• _Textauszug_

Denn das berühmte „Groundgame“, wie der Haustürwahlkampf in den USA genannt wird, gilt als eigentlich entscheidend. Dabei haben sich die Demokraten in den zwei erfolgreichen Obama-Wahlkämpfen einen enormen Wissensvorsprung erarbeitet. „Die Demokraten hatten einen klaren Vorteil beim Einsatz neuer Technologien“, heißt es in einem internen Report der Republikaner. Dadurch konnten Obamas Wahlkämpfer an doppelt so viele Türen klopfen wie das Team seines Herausforderers Mitt Romney.
Den Vorsprung der Demokraten belegt auch eine Studie der University of North Carolina at Chapel Hill. Forscher dort haben ausgerechnet, dass die Republikaner von 2004 bis 2012 nur 120 Daten- und Digitalexperten in ihren Wahlkampfteams beschäftigt haben. Bei den Demokraten waren es mehr als 500.

• _Daten zur Durchsicht_
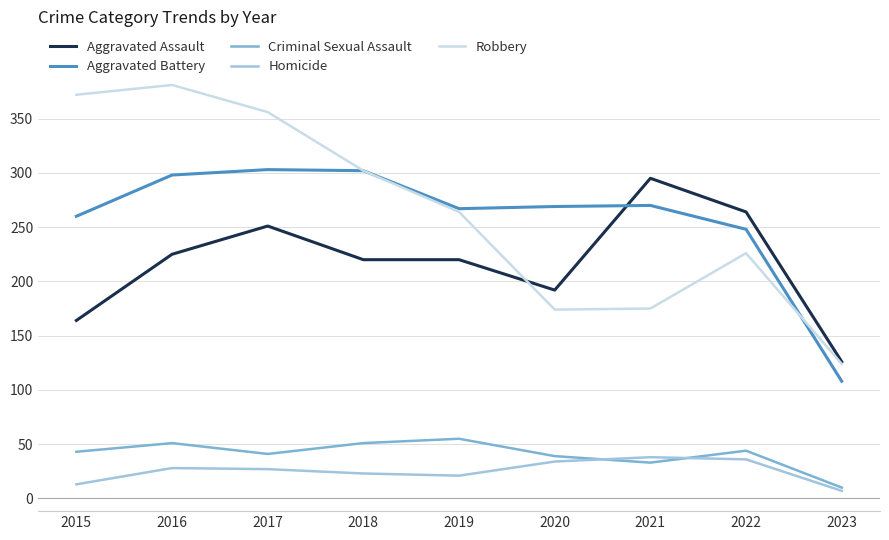

At which label does Robbery reach its minimum?

2023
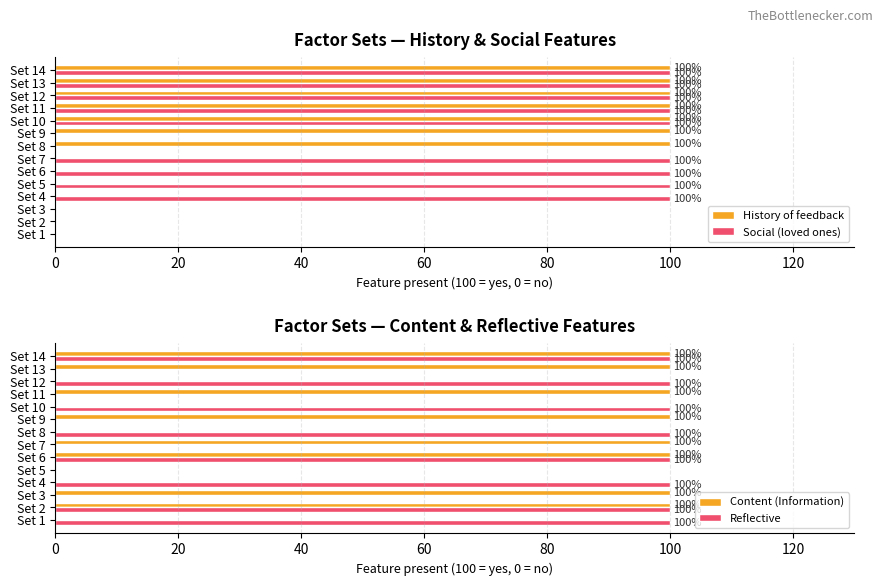

Are the bars horizontal?

Yes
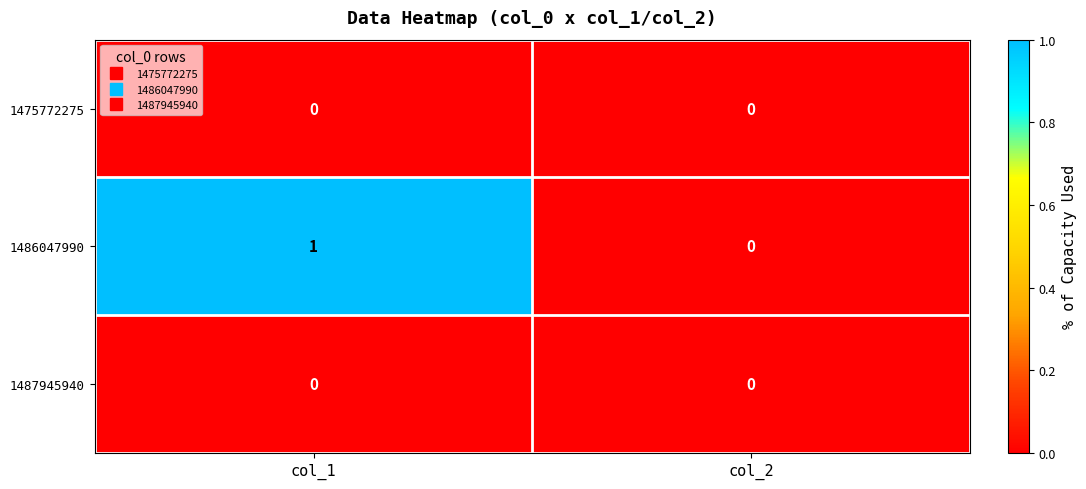

Reading right to left, list all the values displayed in this chart.

1475772275: 0	0
1486047990: 0	1
1487945940: 0	0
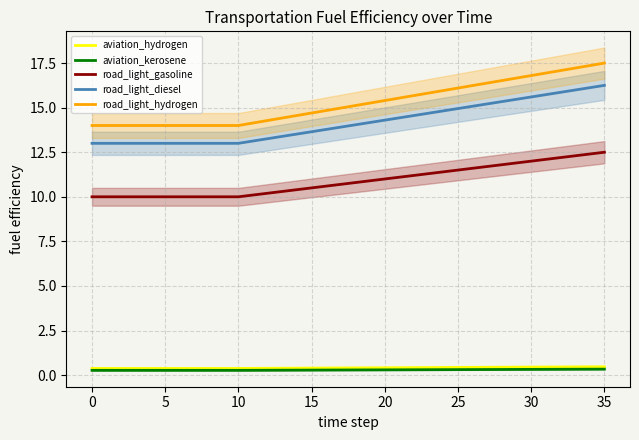

How many series are shown in this chart?

5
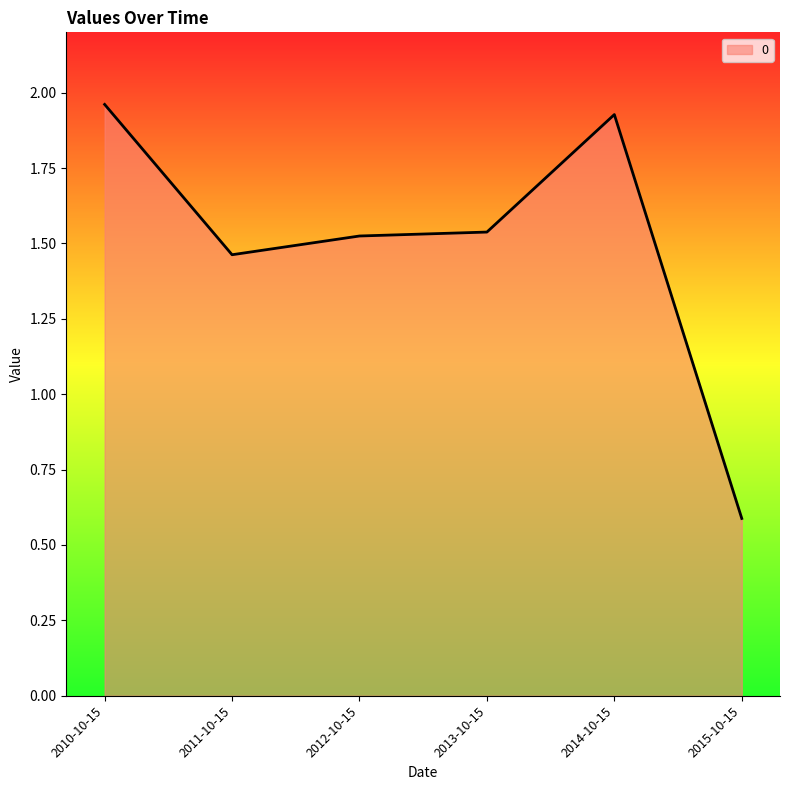

What is the sum of the values at 2010-10-15 and 2011-10-15?

3.4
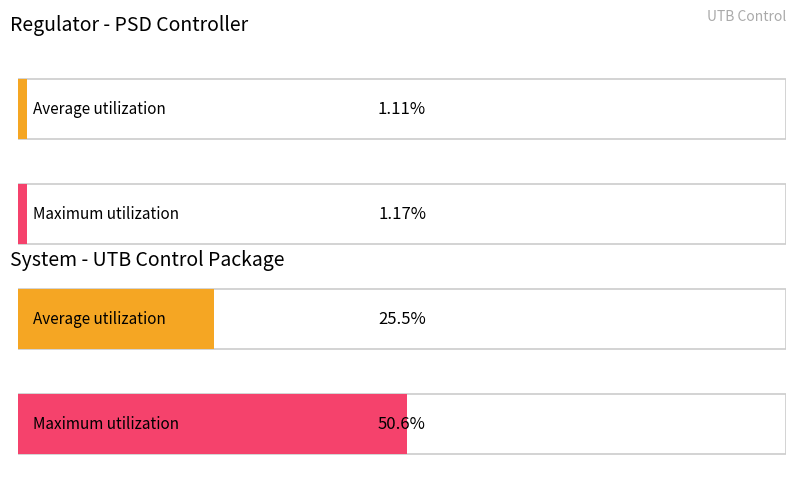

Which series has the widest spread of values?

Maximum utilization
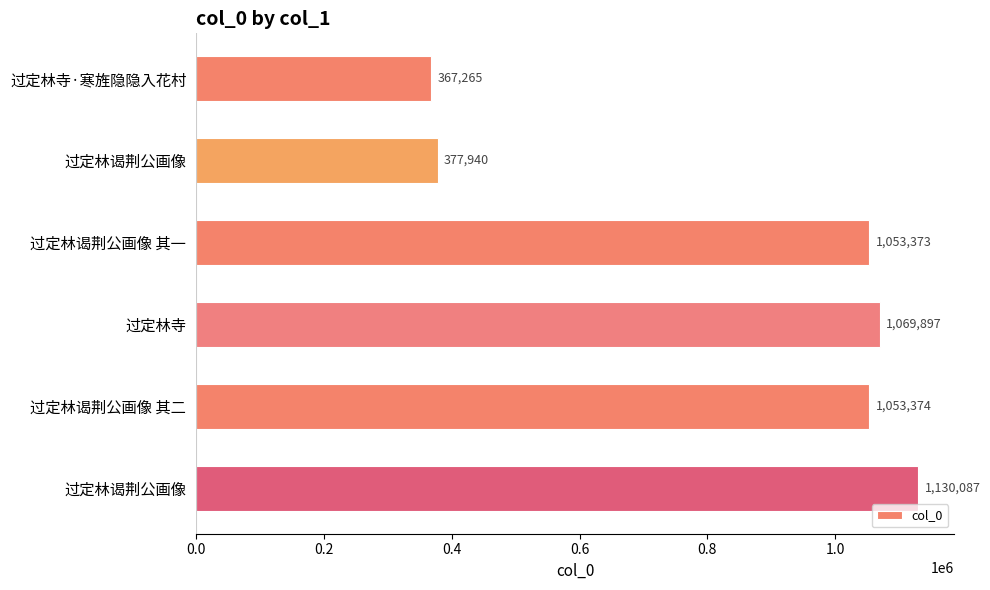

How many bars are there in total?

6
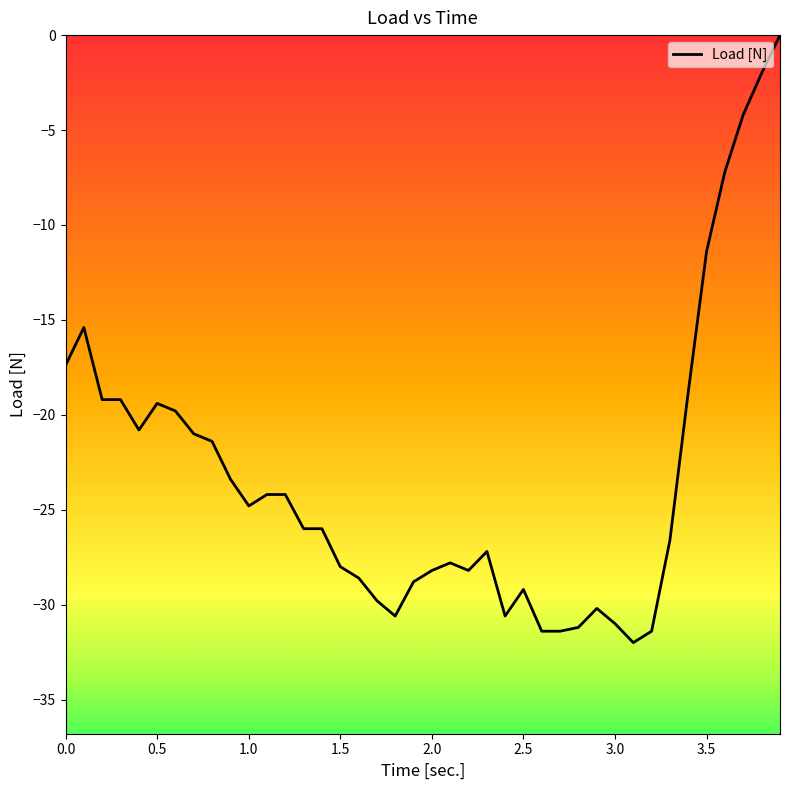

What is the minimum value shown in the chart?

-32.0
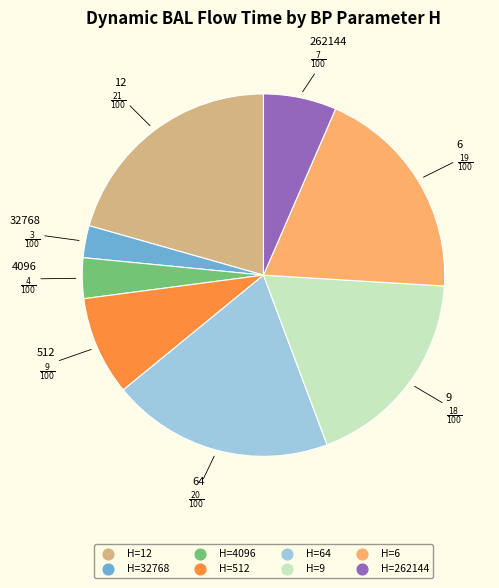

How many segments does this pie chart have?

8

• _Arbeitsauftrag A_
Gib aus den Datensätzen alle Zeilen von der Zeile mit „Which series has the widest spread of values?“ bis zum Ende der Datensätze unverändert wieder. Lass die Bilder dabei weg.
• _Arbeitsauftrag B_
Schreib den Textauszug über den Haustürwahlkampf der Demokraten und Republikaner in den USA im Anschluss an seinen letzten Satz weiter.

• _Antwort zur Aufgabe A_
Which series has the widest spread of values?

Maximum utilization

How many bars are there in total?

6

What is the minimum value shown in the chart?

-32.0

How many segments does this pie chart have?

8

• _Antwort zur Aufgabe B_
Viele arbeiten nun für Clinton, so wie ihr Datenguru Elan Kriegel. Er leitete 2012 für Obama das Analyseteam für die sogenannten „Swing States“, jene lange unentschiedenen Bundesstaaten, die am Ende den Wahlausgang entschieden haben. Dabei entwickelte Kriegel einen Algorithmus, um zu berechnen, wo sich die Werbespots im Fernsehen wirklich lohnen. Basierend darauf empfahl Kriegel etwa, im Nachtprogramm des Kinderkanals zu werben – bis dato eine politpropagandafreie Zone. „Das war ein günstiger Weg, unentschlossene Wähler zu erreichen“, erzählt der Statistikexperte.
Nun legen die Algorithmen fest, wo Clinton ihre 140 Millionen TV-Werbedollar platziert. Daneben analysieren Kriegel und sein Team aus 60 Mathematikern und Datenspezialisten auch alle anderen Wege, auf denen sich Wähler überzeugen und mobilisieren lassen. Wen muss man noch ansprechen? Wo müssen Wähler zur Registrierung bewegt werden? Wann ist der beste Zeitpunkt dafür? Kriegel gibt die Antworten. Clintons Kampagnenmanager Robby Mook nennt ihn daher „unsere unsichtbare Hand“.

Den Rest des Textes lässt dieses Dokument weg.